Re: myclones funeral
First off, I have been up for 64 hours on 5 hours of sleep so I apologize if I sound like I am rambling. However, I wanted to post here before calling it a "day" while everything is still semi fresh in my mind.
GM TURBO said:
Thanks to Mike, Mike and E for representing. I know there were many people that would have loved to be there.
Yeah like Jason said, if the service would have been during the weekend I know for a fact that more would have made the journey out. I know that you were pretty good friends with Dave and it must have been no small disappointment to not be able to attend the services. I didn't *think* that I was going to be able to attend either. But my boss is a people person and he realizes somethings are more important than a delivery date.

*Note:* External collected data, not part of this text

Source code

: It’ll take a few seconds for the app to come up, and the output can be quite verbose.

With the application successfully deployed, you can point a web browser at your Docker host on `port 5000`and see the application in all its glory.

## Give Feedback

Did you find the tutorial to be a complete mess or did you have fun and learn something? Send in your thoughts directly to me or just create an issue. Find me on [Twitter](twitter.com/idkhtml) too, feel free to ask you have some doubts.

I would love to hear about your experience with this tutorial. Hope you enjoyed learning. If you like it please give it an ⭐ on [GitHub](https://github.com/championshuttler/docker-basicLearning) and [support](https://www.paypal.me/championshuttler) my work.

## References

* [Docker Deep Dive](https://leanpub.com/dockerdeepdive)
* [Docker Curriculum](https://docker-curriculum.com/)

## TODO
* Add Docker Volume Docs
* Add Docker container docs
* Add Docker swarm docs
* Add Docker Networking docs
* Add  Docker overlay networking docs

Ended up putting 917 miles on my truck driving about 17 hours total. Right now, I think it is the dirtiest that it has ever been since I have owned it. I can't remember a time when I was happy about putting mileage on it. However, how often do you say goodbye to a friend for the very last time...
Soon as I got on the road, I noticed that the passenger side headlight looked inop. A wiggle of the plug and functioning high beam confirmed a burnt out bulb. No place to get a replacement at 12:00 in the morning. Ended up getting pulled over for it two times on the way down. Once by a local cop and the other was a State Trooper. Ended up just getting issued warnings. State Trooper said that I was also speeding, 72 in a 65. Guess the speedo is pretty accurate in my truck after all.
The service was nice and we all kept it together until we saw how broken up Lisa was. I think I speak for everyone in saying that the tears were always close to the surface and after seeing her was all it took... She had actually hurt herself trying to lift the truck off Dave when she found him. Knowing her, she probably did move it some. She insisted that we all come back to the house and be with her and the family since we *were* family too in her eyes.
Back at the house, the dually was parked under the carport. I always liked how Dave cleaned it up since he got it. If I owned one, it would probably be a carbon copy of his. As Renz and I looked on, I got a chill thinking about working under a truck that size since I get scared enough just working on the s-series that I have owned. Every time I see one now, there will always be a negative connotation even though it's not the trucks fault.
In the garage was the semi assembled myclone after his accident a few months ago. I tried to recall the details as I looked at all the parts laying in the bed. Many of the items that have appeared on the board over the years were there "in the flesh" as well. The homemade transmission jig he fabbed up, the "lumpy tracs", and the vortec head he sectioned up. Other projects like his DIY headers remain in pieces waiting for a day to be completed. Perhaps that day will never come now.
Over in the corner is the floor jack that Dave used for the last time. And in the opposite corner tucked neatly away are jack stands that had to be literally inches away from the truck when he was working on it. The sight of seeing them sitting there made me sick to my stomach. So close, yet so far away. One oversight and lives are changed forever...
Inside the house, pictures speak of better times. And the coversations are upbeat. Turns out there were some stories that never made it on here... What you have read on here is only the tip on the iceberg with regards to myclone. He lived everyday to the fullest and found humor in everything.
Yup, Lisa requested us to "light 'em up" when we left. With rain slicked roads and drag radials, that wasn't a problem for me. All four tires usually spin for about two seconds before I hook. I hope that I made myclone proud.
In closing, the support that has been given to Dave and Lisa has been phenomenal. That says
A LOT about us as owners. I still don't think Lisa is fully aware of everything that has gone on over the past few days. I have always been and will always be, proud to be a member of this community.